Fiermonte thought about that for a moment. He seemed to be bothered by something.
“What?” she said finally.
“A garrote is the tool of a pro, don’t you think? And I don’t imagine there are a lot of professional female killers out there. Maybe we can get lucky with a composite sketch. You feel up to doing that? Making a description to a tech?”
Cat nodded.
“If she’s in the system, maybe we can find out who she works for,” Fiermonte said. “Or has worked for in the past. I’ll make a few phone calls. In the meantime, you should probably get some sleep.”
“Actually, what I could really use is a bath,” Cat said.
“Yeah, sure. I’ll get one started.”
He crossed the room and entered the bathroom. Cat heard the crash of water falling into a tub.
She tried to think through everything she knew — everything she had learned from Elizabeth Hall, everything she had seen, everything that had been done.
It was a lot to keep track of in her current state. And it would be even more difficult once the painkiller hit and numbed her brain.
One thing stood out in her mind, though. It was something Elizabeth Hall had said about Jeremy.
He had just transformed before my eyes.
Into?
A man. A man with a purpose.
Cat wondered about him now. Where was he? Was he even still alive? Was all this for nothing? Had whoever sent a killer after her also sent a killer after him?

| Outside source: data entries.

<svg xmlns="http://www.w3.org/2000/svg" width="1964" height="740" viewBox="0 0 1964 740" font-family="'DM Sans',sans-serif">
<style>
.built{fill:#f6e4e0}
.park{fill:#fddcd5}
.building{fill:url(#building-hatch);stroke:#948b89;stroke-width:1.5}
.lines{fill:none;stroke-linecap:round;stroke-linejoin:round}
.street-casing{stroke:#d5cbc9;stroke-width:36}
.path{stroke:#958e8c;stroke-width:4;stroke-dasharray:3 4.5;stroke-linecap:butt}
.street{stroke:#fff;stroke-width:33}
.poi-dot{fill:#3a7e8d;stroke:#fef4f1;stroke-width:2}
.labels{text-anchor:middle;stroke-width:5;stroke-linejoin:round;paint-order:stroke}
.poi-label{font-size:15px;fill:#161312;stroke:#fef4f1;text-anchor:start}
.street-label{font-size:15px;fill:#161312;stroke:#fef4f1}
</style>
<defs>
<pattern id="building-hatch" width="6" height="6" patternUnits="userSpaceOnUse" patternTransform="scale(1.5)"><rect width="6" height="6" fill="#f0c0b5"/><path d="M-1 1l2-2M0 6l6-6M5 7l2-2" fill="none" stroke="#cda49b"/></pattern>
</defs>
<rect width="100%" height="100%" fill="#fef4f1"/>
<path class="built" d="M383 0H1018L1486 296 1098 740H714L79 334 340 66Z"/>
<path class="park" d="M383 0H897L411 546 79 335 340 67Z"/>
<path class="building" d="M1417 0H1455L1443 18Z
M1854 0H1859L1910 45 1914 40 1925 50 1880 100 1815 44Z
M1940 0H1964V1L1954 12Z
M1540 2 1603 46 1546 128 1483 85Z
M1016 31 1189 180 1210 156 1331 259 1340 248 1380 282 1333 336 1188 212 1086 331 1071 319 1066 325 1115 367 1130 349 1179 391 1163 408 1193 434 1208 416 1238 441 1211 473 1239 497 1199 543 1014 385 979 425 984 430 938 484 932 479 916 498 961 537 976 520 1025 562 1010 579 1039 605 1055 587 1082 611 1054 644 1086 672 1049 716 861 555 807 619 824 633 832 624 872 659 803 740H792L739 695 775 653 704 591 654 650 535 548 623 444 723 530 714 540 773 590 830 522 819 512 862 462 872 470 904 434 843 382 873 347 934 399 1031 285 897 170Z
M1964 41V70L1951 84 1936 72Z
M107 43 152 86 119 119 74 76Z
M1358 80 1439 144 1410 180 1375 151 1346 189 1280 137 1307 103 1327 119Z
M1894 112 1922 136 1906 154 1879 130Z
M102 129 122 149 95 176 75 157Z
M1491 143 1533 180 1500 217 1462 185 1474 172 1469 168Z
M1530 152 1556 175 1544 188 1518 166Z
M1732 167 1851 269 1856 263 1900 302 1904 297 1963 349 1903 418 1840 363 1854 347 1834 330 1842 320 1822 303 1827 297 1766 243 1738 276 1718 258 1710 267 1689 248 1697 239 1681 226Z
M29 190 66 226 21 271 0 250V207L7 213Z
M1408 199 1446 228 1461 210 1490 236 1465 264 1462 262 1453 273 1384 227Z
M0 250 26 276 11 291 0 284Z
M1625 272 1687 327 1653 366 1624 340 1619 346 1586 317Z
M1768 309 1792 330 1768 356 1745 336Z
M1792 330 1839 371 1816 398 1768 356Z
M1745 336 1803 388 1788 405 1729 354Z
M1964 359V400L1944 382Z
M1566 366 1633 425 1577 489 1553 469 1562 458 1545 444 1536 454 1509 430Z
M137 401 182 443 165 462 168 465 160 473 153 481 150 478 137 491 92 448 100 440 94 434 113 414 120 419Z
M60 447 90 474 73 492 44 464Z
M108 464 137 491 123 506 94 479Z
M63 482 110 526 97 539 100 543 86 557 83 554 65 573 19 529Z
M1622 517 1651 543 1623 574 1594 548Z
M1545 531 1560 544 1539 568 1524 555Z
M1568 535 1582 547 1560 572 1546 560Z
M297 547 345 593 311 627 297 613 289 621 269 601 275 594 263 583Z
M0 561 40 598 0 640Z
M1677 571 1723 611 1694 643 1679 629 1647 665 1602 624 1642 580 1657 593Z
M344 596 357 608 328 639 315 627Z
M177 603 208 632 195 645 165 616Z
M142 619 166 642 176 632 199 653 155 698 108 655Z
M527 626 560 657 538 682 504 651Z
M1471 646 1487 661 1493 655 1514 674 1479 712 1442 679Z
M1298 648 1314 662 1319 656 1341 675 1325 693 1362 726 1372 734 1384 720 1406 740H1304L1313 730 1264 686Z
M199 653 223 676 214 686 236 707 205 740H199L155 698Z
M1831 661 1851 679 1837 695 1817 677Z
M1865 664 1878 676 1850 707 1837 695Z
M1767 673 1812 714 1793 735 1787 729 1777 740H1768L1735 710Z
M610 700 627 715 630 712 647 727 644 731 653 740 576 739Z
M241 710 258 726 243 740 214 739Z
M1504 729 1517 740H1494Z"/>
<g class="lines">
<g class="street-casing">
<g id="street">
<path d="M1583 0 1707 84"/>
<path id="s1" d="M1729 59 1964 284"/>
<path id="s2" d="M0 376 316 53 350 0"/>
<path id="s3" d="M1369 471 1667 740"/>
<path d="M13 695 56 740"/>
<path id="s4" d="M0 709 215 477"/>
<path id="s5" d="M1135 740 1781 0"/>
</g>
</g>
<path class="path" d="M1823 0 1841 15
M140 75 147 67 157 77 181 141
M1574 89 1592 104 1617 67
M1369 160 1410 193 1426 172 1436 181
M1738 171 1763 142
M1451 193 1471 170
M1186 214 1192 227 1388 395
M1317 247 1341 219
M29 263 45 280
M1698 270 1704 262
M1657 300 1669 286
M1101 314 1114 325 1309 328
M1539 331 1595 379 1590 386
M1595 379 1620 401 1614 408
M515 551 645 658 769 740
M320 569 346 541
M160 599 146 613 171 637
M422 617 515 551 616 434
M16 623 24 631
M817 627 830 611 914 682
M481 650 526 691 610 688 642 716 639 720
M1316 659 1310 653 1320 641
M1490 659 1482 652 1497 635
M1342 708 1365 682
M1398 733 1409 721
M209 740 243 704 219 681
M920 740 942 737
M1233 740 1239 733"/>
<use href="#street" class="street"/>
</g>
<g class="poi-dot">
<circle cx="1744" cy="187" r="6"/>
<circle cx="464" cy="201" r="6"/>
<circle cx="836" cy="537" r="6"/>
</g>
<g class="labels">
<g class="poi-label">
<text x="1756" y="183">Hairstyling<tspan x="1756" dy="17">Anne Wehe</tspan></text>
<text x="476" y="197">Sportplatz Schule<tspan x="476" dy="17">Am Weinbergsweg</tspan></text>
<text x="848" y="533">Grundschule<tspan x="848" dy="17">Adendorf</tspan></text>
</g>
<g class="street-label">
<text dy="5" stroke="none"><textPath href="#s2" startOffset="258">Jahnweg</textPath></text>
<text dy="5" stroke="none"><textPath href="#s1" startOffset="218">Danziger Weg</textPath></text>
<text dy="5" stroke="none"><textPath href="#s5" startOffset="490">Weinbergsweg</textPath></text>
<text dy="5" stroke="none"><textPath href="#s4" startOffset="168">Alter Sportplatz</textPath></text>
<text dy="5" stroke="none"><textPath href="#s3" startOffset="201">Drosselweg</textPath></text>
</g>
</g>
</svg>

She wondered, too, about Johnny. She should have heard from him by now, no? She reached for her phone and picked it up, noticing right away that it was lighter than it should be. Turning the phone over, she saw the reason why.
The battery had been removed.
She called to Fiermonte. He stood in the bathroom door.
“The battery is missing from my phone. Do you have it?”
He checked his pockets. “No.”
Cat thought for a moment. The effects of the painkillers were on their way.
“Could the troopers have taken it?” she asked.
Fiermonte shrugged. “Why would they?”
Cat thought for a moment more. “Could
she
have?”
“Maybe. If she didn’t want you making any calls.”
“But why would she do that if she was trying to kill me? And when would she have had the chance?”
Fiermonte shrugged again. “I don’t know. I’ll get you a new battery when I’m out getting your prescription filled.”
“Could you maybe do that now?”
“Nothing’s open yet. It’s only seven.”
“Oh yeah.”
“You need to rest, Cat. You’ve done all you can for now. I’ll take it from here, okay?”
She nodded. A warmth was spreading through her chest. “Okay.”
“I’ve put some towels by the tub. If you need anything, just ask.”
“And I’m sure you’ll bring it in to me, right?” Cat said.
Fiermonte’s only response to her teasing was to offer a half smile. Cat knew he was losing his patience, but she didn’t care about that.
If a man didn’t eventually grow impatient with her, she grew impatient with him.
Two means to the same inevitable end.